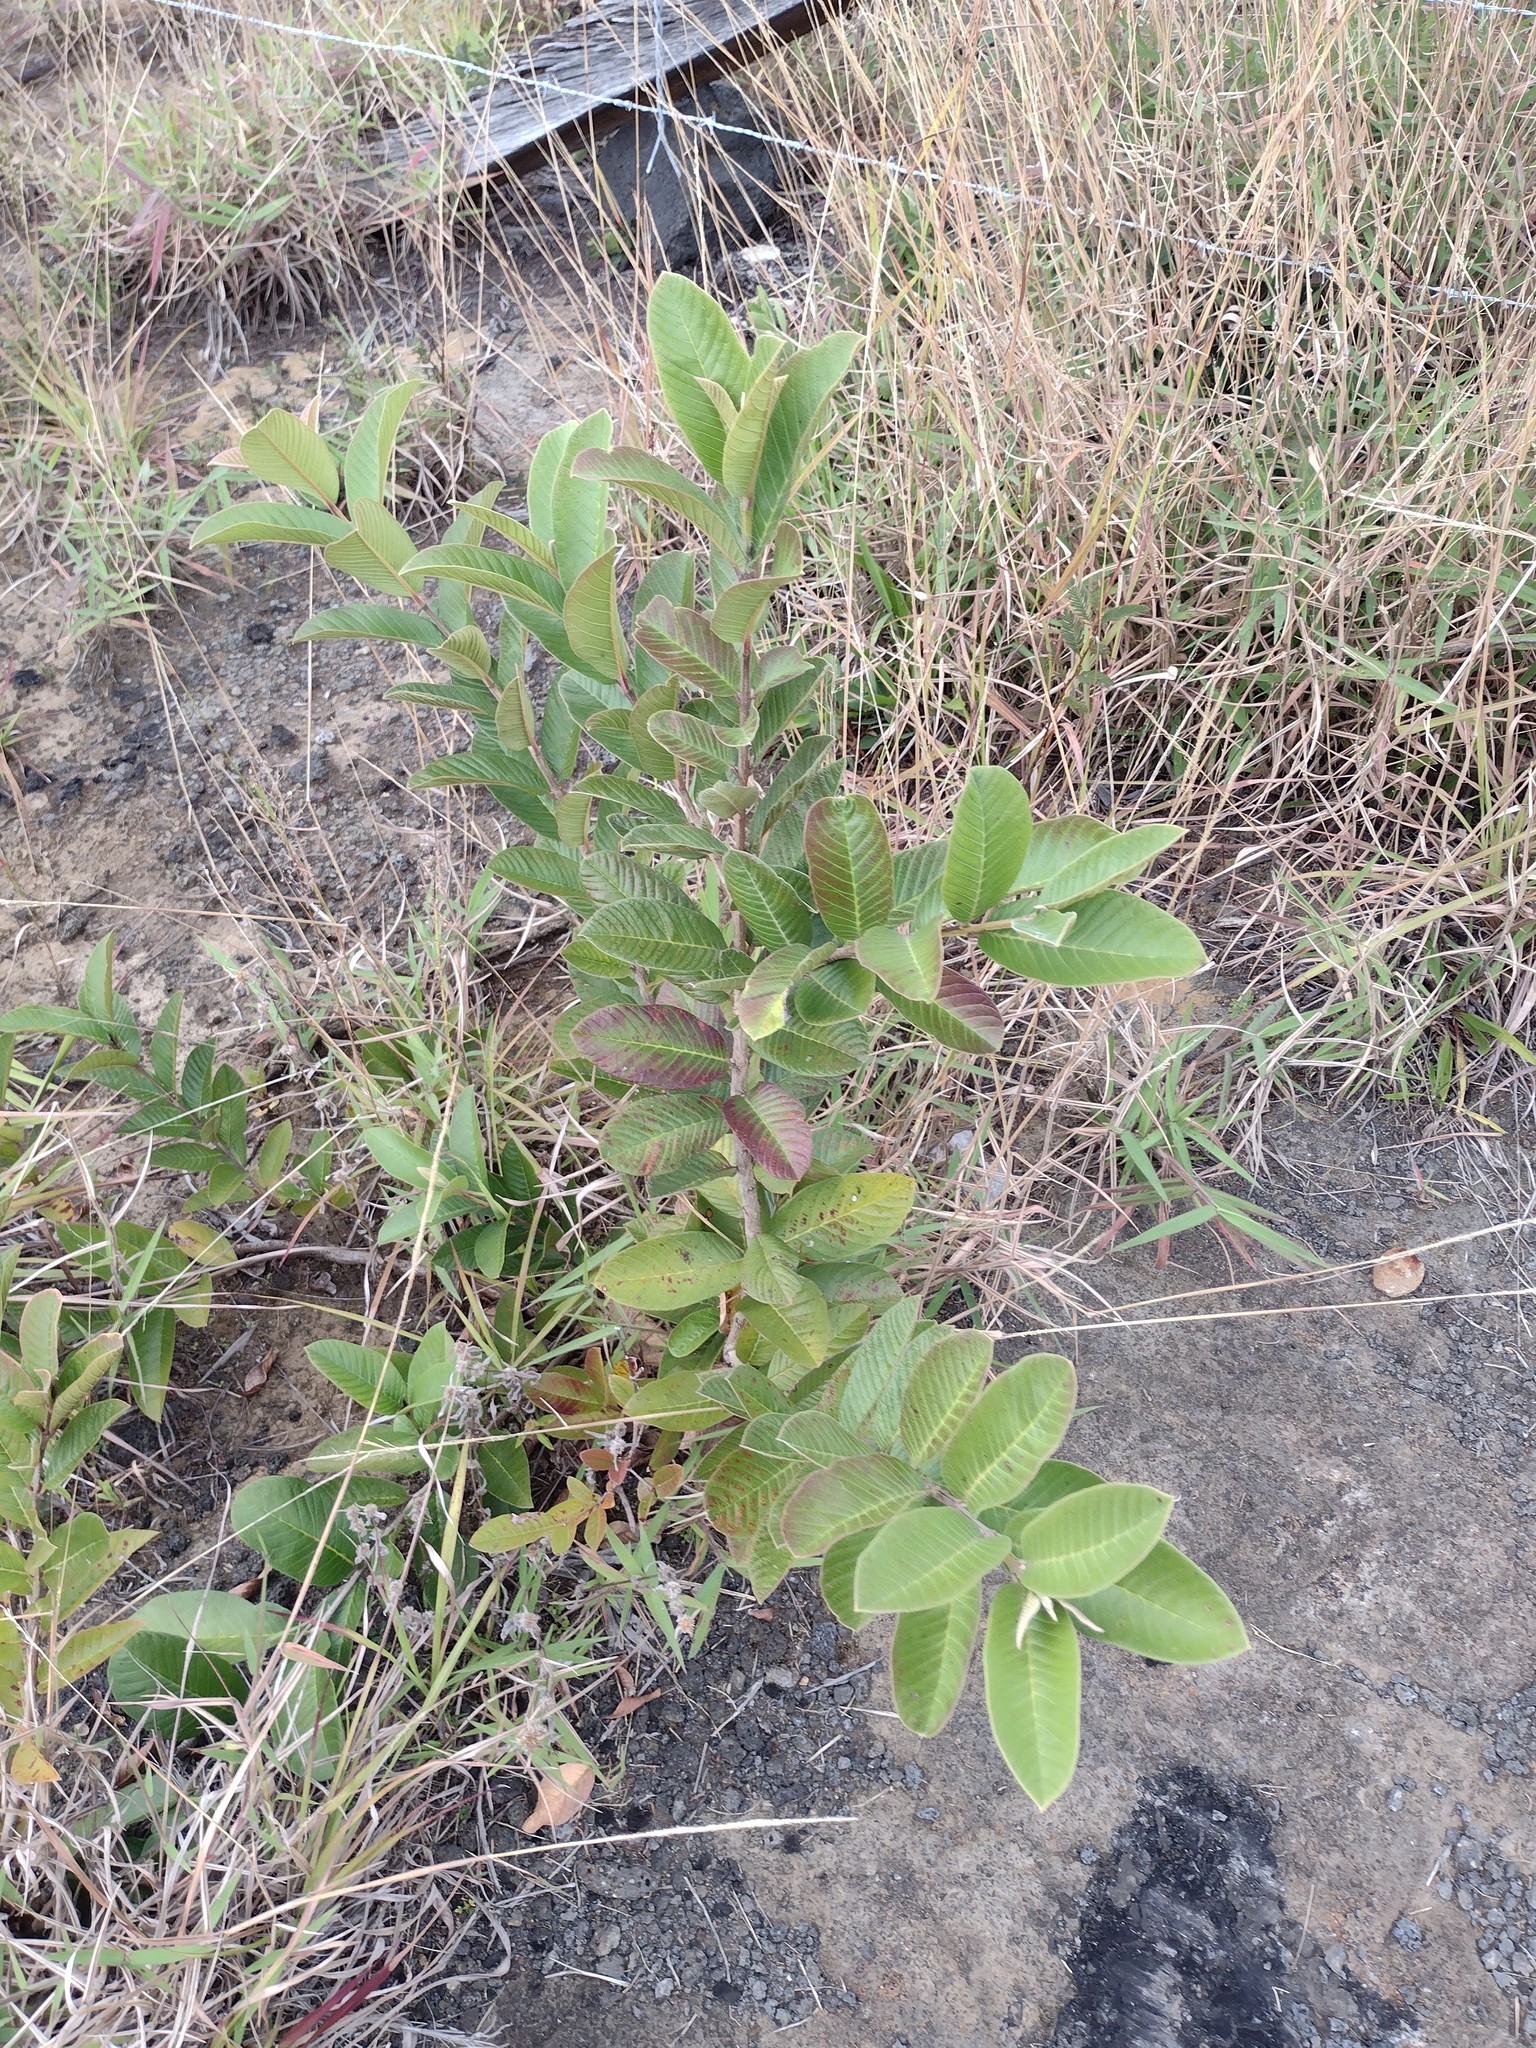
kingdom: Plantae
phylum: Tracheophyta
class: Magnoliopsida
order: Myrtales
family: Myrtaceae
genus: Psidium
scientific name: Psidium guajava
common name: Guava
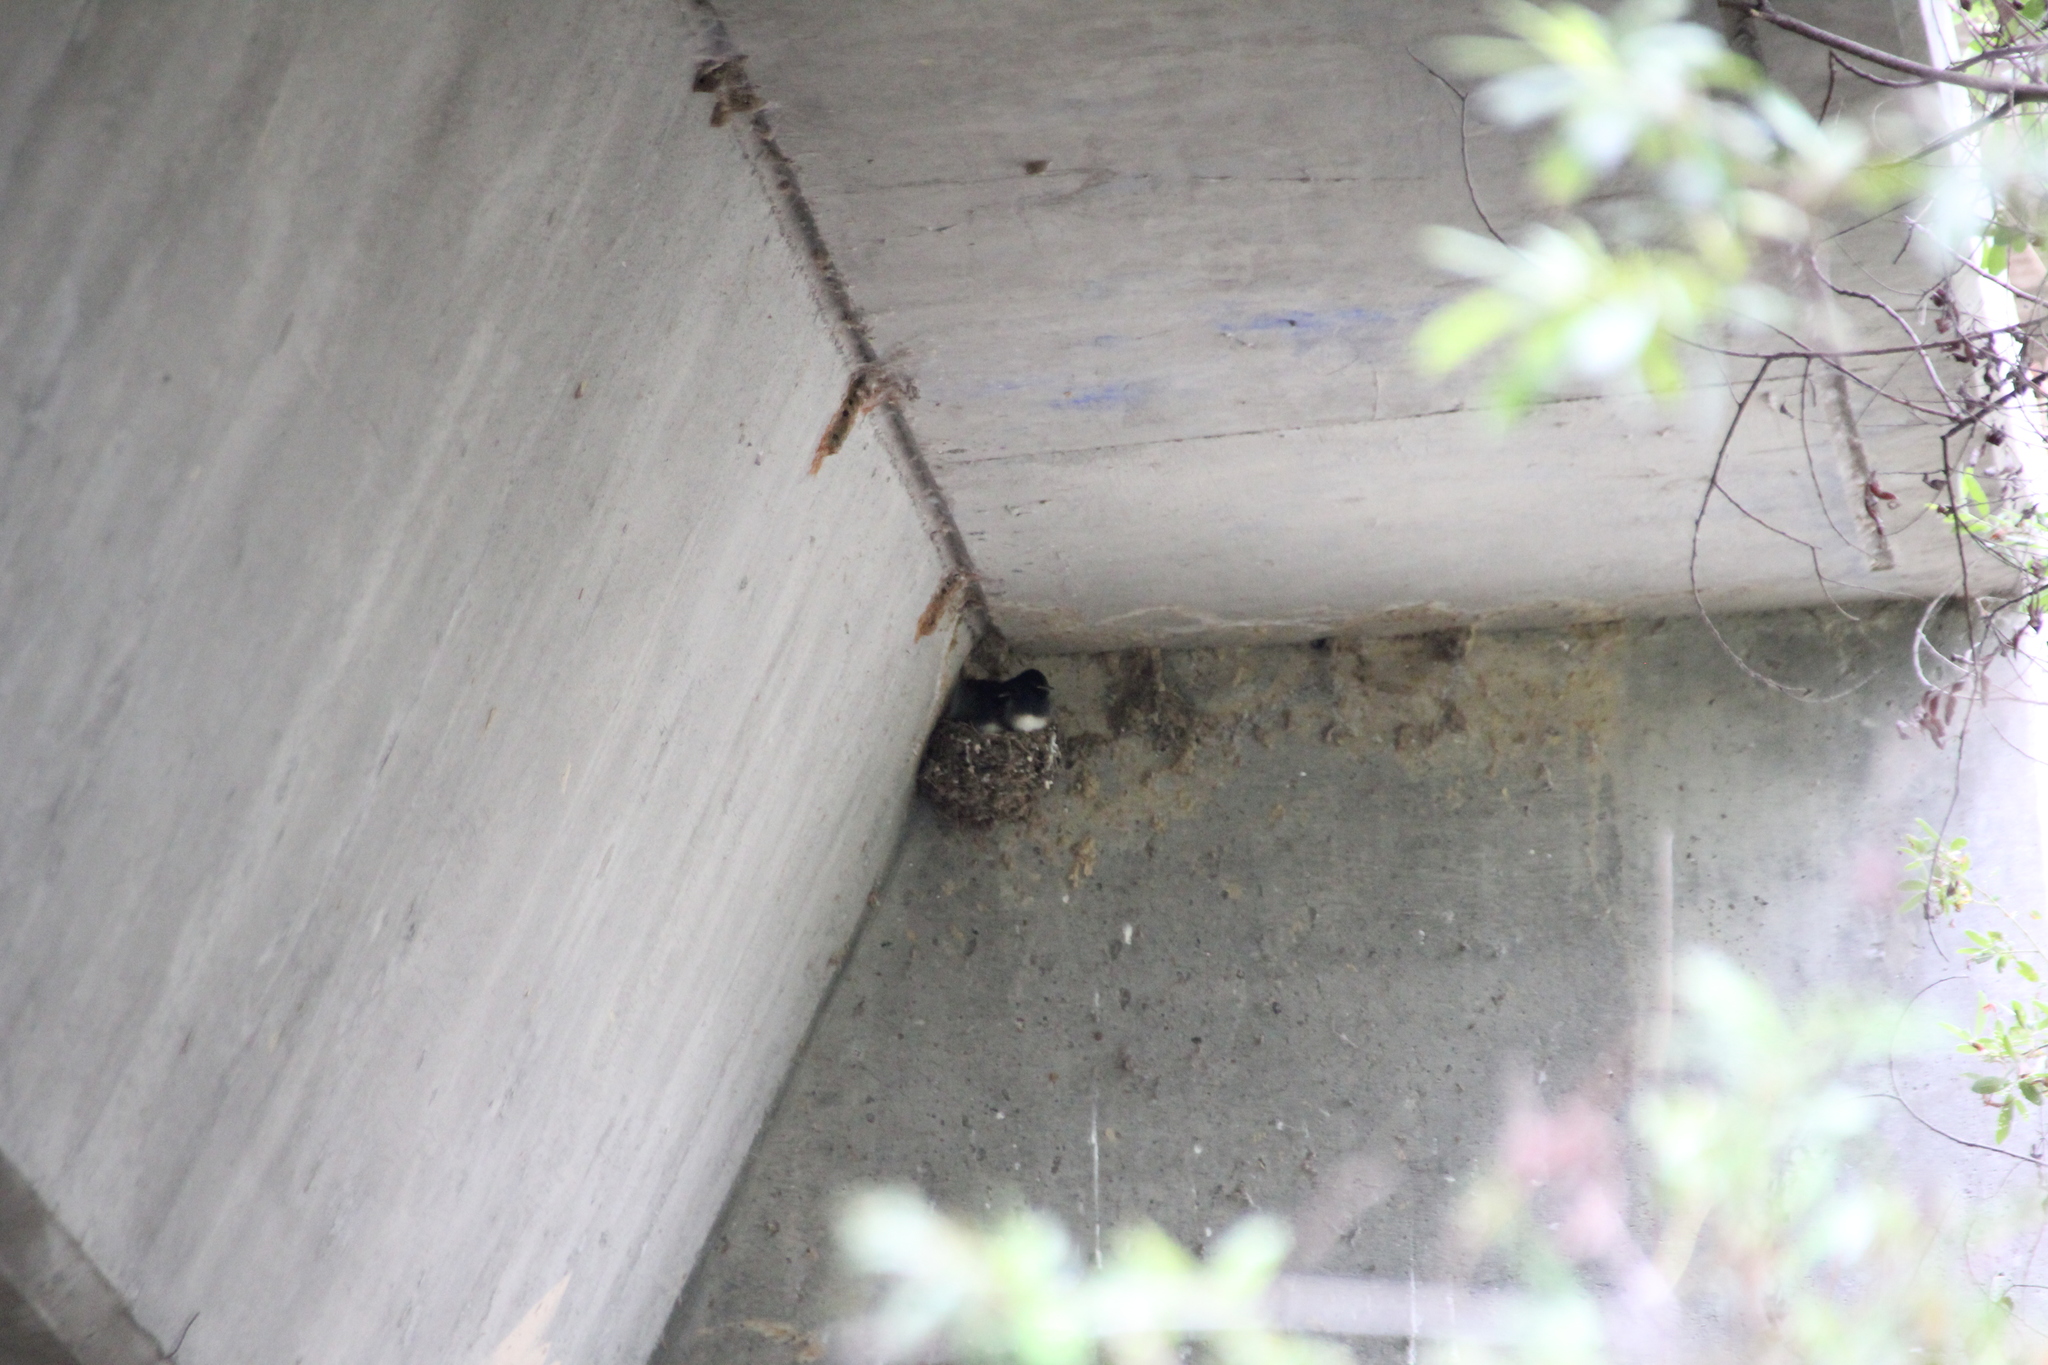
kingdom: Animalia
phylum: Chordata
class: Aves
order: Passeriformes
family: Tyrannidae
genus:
++++++
▸ **Work to complete**
Rewrite the lines for all items above, changing "scientific name" to "binomial name" and leaving everything else as it is. Omit the pictures.

▸ **Solution for this exercise**
kingdom: Plantae
phylum: Tracheophyta
class: Magnoliopsida
order: Myrtales
family: Myrtaceae
genus: Psidium
binomial name: Psidium guajava
common name: Guava
kingdom: Animalia
phylum: Chordata
class: Aves
order: Passeriformes
family: Tyrannidae
genus:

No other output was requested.